Ryan Alfaro makes wine for two labels: Alfaro Family Vineyards, his family’s nearly 30-year-old Santa Cruz Mountains estate, and Farm Cottage Wines, a small project the winemaker launched on his own in 2019. It might look, from the outside, like Alfaro would have a differentiation problem. The Farm Cottage and Alfaro Family wines are both primarily Santa Cruz Mountains Pinot Noir and Chardonnay, in many cases sourced from the same exact vineyards, and they have the same winemaker – so, how are they different?
The answer, in short: The Farm Cottage wines are whole-cluster.
Widely practiced in France’s Burgundy, Beaujolais and Rhone regions, whole-cluster fermentation occurs when a winemaker chooses not to remove the stems from the grape clusters, but instead include them in the fermentation. The presence of these stems can have several effects: It adds some additional tannin, beyond what you’re getting from the grape’s skins and seeds, imbuing the wine with a grippy, angular texture. Stems can also add flavor – ideally a pleasant spiciness, or, if they’re less ripe, a bitter herbaceousness.

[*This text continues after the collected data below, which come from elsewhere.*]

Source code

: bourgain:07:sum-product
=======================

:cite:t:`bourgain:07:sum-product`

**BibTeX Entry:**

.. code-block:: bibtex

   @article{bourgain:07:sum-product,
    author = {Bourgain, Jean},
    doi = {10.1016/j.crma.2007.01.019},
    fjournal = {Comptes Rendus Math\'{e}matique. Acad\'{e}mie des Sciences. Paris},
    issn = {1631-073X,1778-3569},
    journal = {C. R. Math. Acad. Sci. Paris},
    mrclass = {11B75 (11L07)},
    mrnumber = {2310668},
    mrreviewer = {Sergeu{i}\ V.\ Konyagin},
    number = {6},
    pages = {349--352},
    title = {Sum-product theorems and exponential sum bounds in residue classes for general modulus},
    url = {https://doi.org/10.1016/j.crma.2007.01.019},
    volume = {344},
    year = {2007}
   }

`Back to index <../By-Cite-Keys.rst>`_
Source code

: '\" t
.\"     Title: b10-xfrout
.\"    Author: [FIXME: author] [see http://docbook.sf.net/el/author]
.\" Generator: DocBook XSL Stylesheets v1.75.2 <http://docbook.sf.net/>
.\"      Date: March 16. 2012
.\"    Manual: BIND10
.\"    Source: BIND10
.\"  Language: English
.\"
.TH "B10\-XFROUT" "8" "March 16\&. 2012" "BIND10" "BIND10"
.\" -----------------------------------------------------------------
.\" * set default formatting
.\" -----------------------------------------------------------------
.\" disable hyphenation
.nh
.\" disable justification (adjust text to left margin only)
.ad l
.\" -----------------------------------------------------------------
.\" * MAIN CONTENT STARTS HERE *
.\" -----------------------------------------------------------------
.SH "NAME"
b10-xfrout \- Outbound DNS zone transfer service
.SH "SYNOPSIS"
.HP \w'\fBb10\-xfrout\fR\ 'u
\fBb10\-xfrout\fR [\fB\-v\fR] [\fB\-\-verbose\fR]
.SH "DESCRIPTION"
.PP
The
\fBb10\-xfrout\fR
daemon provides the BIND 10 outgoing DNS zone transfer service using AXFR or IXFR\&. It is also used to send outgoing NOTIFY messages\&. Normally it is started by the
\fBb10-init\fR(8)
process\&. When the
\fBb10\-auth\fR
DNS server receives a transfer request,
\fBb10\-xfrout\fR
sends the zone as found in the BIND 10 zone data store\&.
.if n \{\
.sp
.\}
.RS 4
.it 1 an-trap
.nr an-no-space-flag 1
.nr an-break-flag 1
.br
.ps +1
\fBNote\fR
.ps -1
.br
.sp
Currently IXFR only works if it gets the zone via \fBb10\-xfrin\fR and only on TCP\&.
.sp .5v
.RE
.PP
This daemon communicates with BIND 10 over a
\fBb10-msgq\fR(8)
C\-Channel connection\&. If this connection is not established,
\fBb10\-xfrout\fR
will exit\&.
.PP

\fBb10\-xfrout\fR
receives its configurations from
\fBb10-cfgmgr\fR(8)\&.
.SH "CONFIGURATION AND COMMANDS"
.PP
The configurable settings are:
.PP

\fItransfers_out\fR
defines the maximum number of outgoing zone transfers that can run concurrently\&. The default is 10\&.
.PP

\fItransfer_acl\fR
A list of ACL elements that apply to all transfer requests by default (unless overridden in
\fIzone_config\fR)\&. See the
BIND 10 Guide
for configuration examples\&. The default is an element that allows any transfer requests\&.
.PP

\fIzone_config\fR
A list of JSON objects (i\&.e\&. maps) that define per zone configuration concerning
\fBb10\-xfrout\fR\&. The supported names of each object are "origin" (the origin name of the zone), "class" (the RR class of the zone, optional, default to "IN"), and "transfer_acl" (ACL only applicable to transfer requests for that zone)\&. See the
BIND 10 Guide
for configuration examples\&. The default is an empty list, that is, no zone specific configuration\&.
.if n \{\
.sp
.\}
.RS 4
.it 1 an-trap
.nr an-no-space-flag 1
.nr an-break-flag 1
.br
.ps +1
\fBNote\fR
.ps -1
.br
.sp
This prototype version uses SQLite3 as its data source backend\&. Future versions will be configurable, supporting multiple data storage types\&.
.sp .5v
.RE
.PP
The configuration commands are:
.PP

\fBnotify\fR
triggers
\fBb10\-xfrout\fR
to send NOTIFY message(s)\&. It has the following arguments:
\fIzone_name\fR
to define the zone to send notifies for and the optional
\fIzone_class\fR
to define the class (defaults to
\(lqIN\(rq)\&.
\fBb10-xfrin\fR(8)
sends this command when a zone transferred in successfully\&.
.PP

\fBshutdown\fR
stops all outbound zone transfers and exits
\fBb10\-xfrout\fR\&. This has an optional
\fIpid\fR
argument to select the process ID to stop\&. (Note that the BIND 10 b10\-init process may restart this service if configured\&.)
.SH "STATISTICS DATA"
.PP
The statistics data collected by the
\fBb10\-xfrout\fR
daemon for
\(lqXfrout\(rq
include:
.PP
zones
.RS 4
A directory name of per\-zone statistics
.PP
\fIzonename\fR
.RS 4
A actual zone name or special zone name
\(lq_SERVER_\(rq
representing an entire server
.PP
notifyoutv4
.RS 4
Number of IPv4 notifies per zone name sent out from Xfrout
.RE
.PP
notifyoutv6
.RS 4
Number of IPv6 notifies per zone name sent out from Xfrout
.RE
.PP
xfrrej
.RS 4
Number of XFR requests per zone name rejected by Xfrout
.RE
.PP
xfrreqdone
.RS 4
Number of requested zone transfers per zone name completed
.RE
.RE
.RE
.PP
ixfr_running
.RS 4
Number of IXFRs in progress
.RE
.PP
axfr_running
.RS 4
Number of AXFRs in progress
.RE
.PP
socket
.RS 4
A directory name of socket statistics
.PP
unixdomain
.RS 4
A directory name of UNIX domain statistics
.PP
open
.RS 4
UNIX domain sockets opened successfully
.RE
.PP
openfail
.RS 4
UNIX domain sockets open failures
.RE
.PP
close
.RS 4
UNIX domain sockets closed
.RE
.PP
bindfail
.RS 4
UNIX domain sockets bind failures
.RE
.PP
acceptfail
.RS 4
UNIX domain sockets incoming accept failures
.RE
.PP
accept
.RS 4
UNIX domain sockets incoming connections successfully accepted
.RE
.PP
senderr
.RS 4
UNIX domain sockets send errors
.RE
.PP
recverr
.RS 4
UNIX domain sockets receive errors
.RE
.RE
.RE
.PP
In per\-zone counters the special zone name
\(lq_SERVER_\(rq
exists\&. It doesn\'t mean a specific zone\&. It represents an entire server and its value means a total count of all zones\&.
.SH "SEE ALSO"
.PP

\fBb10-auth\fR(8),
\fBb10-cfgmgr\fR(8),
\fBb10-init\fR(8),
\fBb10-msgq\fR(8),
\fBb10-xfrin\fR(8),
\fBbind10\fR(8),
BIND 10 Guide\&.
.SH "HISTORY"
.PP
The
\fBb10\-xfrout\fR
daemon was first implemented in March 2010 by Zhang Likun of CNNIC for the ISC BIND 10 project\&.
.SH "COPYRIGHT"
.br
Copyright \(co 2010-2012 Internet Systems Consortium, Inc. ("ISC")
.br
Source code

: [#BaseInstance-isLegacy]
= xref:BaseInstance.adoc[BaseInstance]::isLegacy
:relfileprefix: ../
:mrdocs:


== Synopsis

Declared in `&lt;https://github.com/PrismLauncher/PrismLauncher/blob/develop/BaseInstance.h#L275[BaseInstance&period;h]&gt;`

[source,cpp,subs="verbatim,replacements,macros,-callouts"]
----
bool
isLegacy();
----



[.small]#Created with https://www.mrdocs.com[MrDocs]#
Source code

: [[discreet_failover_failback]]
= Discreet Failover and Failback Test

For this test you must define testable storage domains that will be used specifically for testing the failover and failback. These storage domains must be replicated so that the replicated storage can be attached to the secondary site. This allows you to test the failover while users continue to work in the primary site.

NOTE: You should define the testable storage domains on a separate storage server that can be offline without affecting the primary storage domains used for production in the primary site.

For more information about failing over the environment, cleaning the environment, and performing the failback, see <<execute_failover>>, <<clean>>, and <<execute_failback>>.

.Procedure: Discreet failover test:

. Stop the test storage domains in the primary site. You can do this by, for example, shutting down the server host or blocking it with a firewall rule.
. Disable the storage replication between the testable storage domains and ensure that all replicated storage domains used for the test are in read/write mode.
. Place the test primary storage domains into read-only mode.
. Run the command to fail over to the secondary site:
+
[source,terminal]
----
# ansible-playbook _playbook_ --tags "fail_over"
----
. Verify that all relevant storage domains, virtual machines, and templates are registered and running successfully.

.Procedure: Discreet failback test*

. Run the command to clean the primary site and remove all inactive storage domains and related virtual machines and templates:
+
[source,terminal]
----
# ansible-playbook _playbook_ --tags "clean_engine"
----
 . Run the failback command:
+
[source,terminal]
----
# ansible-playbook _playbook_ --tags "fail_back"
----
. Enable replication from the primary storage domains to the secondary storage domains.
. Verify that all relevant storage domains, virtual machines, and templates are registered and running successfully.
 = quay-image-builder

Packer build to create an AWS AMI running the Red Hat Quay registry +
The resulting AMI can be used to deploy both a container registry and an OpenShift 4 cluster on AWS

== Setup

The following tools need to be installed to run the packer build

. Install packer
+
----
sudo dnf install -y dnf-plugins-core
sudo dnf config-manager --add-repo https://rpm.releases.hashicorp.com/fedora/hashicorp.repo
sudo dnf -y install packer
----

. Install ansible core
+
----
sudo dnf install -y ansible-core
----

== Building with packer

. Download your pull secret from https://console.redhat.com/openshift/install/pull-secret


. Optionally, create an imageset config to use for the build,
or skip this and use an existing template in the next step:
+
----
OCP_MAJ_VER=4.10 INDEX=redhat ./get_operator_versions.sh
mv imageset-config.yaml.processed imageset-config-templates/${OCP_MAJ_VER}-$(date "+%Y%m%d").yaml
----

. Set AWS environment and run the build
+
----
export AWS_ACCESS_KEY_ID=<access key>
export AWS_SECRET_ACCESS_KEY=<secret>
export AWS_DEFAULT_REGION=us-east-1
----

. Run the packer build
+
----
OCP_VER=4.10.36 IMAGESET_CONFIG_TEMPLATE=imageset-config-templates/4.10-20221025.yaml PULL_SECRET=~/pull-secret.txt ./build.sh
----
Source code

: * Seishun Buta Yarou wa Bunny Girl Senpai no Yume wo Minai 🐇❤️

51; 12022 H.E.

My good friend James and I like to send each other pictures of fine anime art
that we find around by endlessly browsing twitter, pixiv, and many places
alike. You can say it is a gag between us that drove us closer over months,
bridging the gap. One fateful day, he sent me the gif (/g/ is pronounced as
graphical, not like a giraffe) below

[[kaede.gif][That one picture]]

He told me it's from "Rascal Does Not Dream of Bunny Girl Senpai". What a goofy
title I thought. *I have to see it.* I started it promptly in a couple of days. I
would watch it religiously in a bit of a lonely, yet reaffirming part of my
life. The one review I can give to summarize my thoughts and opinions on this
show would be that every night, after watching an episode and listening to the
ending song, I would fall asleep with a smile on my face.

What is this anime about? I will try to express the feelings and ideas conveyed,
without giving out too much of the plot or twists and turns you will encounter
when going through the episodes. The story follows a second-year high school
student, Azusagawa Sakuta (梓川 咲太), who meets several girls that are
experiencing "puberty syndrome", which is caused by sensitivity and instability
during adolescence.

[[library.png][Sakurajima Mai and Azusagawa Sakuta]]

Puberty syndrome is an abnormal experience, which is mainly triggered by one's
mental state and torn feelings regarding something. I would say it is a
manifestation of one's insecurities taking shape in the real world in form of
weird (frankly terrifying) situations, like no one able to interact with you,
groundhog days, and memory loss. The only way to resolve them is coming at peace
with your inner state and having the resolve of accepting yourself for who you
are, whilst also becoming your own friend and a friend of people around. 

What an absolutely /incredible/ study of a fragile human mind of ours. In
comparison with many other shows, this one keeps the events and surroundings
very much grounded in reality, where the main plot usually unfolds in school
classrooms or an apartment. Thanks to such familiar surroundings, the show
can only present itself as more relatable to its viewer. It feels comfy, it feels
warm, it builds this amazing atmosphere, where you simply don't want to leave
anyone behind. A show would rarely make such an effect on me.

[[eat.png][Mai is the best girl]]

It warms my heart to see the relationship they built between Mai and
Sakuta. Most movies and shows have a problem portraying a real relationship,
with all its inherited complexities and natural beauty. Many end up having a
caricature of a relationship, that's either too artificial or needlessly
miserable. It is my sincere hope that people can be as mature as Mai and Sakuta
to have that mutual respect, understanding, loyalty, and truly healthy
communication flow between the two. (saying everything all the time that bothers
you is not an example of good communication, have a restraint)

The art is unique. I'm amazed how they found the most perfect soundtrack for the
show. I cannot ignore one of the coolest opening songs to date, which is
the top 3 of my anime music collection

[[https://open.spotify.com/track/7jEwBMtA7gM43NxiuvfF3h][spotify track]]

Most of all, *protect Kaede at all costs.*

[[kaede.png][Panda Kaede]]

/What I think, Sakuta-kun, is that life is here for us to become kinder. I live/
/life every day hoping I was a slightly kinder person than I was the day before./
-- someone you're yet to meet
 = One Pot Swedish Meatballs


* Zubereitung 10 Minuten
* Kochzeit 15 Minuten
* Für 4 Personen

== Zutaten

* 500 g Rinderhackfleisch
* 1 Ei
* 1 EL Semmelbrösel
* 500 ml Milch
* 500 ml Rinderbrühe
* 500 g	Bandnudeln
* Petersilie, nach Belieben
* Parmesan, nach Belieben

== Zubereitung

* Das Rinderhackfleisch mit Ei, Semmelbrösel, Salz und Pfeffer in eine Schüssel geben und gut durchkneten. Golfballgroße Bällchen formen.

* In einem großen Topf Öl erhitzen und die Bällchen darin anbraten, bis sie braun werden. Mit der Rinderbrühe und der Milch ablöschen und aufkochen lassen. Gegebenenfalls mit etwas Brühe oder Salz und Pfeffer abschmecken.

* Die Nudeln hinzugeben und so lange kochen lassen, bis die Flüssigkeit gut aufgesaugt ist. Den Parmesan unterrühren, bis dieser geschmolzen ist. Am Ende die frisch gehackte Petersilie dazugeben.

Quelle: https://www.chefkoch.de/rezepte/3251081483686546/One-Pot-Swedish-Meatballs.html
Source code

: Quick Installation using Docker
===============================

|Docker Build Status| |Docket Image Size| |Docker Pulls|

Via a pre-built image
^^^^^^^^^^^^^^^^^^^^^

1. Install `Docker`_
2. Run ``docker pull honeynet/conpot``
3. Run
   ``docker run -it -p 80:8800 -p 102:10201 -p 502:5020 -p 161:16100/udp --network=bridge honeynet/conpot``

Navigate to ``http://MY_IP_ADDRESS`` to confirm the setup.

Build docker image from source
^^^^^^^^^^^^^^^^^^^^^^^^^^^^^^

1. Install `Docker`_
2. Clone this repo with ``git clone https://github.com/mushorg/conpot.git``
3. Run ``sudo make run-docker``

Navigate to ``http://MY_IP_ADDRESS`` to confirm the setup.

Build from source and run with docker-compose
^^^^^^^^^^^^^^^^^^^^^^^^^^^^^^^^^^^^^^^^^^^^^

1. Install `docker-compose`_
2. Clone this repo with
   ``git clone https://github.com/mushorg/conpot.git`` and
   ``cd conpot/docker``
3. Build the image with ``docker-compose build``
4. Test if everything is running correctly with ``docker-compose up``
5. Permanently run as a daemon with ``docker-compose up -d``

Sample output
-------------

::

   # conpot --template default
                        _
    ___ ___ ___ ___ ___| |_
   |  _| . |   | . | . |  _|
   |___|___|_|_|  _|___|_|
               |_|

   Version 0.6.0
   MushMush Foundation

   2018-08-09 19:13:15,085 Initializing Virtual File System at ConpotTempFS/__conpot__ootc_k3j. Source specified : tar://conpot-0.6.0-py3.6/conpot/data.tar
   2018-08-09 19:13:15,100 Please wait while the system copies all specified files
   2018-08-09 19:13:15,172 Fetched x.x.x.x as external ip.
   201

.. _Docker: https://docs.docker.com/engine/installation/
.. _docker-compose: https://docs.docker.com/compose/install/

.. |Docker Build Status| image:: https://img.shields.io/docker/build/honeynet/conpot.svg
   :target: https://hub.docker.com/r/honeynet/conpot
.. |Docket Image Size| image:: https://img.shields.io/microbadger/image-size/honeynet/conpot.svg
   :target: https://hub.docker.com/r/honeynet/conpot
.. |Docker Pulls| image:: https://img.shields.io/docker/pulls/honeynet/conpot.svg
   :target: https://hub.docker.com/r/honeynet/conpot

Alfaro first experimented with whole-cluster in 2019. He hadn’t yet taken over as the winemaker for the family winery, but his father had an excess of fruit that year, so he was offered some Pinot Noir from the Trout Gulch Vineyard, one of Alfaro Family’s estate sites, to play around with. “Trout Gulch is so cold and four miles from the ocean, so we have no problem getting bright red fruit,” Alfaro said. “I thought stem inclusion, if done properly, could add a third dimension of texture and savoriness.”
He didn’t think that going full whole-cluster for the Alfaro Family wines would be appropriate; he wasn’t going to mess with the house style. Alfaro Family is one of those wineries with such a strong local following that it barely sends its wines outside of its immediate area, selling just about everything it produces to a devoted wine club and a supportive set of Santa Cruz-area restaurants. “We have a customer base that’s familiar with the style of wine,” he said, “and the customer base is incredible.”

Alfaro Family Vineyards in Corralitos. (Esther Mobley/S.F. Chronicle)
Whole-cluster can be risky, which is why many winemakers avoid it. “If it’s aggressive, it can be overbearing,” Alfaro said, especially when the stems are underripe. “No one wants to drink a wine that tastes like green stems.”
But the results turned out so well – silky, spicy, cherry-forward – that Alfaro’s parents encouraged him to spin off his own label. He named it after the cottage on the Alfaro Family Vineyards property that his grandparents once inhabited, and where he now lives.
Farm Cottage now consists of seven wines, all of them thrilling in their structure and savoriness. The entry-level red wine, the Santa Cruz Mountains Pinot Noir – a blend of several vineyards in the region – smells like stepping into a cool redwood forest. Alfaro prices it at $40 retail, which means it could be a $14 by-the-glass pour at a restaurant; it would be hard, dining out, to find a more exciting California Pinot for that price.
A Syrah from the Ryan Spencer Vineyard, picked late in the season, is all olive and sage, with searing acidity. And Alfaro’s Trout Gulch Vineyard Chardonnay – not whole-cluster, since it’s a white wine and is pressed into juice before its fermentation – is minerally, sharp as a laser and bursting with grapefruit.
One potential downside of stem inclusion is raising the wine’s pH, which can lead to a lower perceptible acidity. That’s partly why Alfaro doesn’t pick his grapes early in the season, even though early picking has been all the rage among progressive-minded California winemakers, aiming to avoid overripe fruit bombs, over the last decade. “I’m focused on getting ripeness in the fruit,” he said. “I make Pinot Noirs ranging from 13-13.5% (alcohol by volume), and some people think 13.5 is high for Pinot Noir nowadays.” Still, despite those riper harvests, none of the Farm Cottage wines taste overblown – these are textural, restrained delicacies.
Also, it turns out, they taste plenty different from the Alfaro Family wines, despite their similarities in sourcing. Where Farm Cottage’s Syrah tastes like olives, Alfaro Family’s is meaty, giving the umami-packed hit of seared beef. Where Farm Cottage’s Trout Gulch Pinot is woodsy, Alfaro Family’s is more straightforwardly fruity.
It’s refreshing to see a California winemaker playing in two different lanes, equally comfortable with distinct styles. “I’m a strong believer that wine doesn’t all need to be made one way,” Alfaro said. “I hope customers and winemakers themselves don’t get too caught up in wine needing to be one specific thing. That’s the beauty of the wine world.”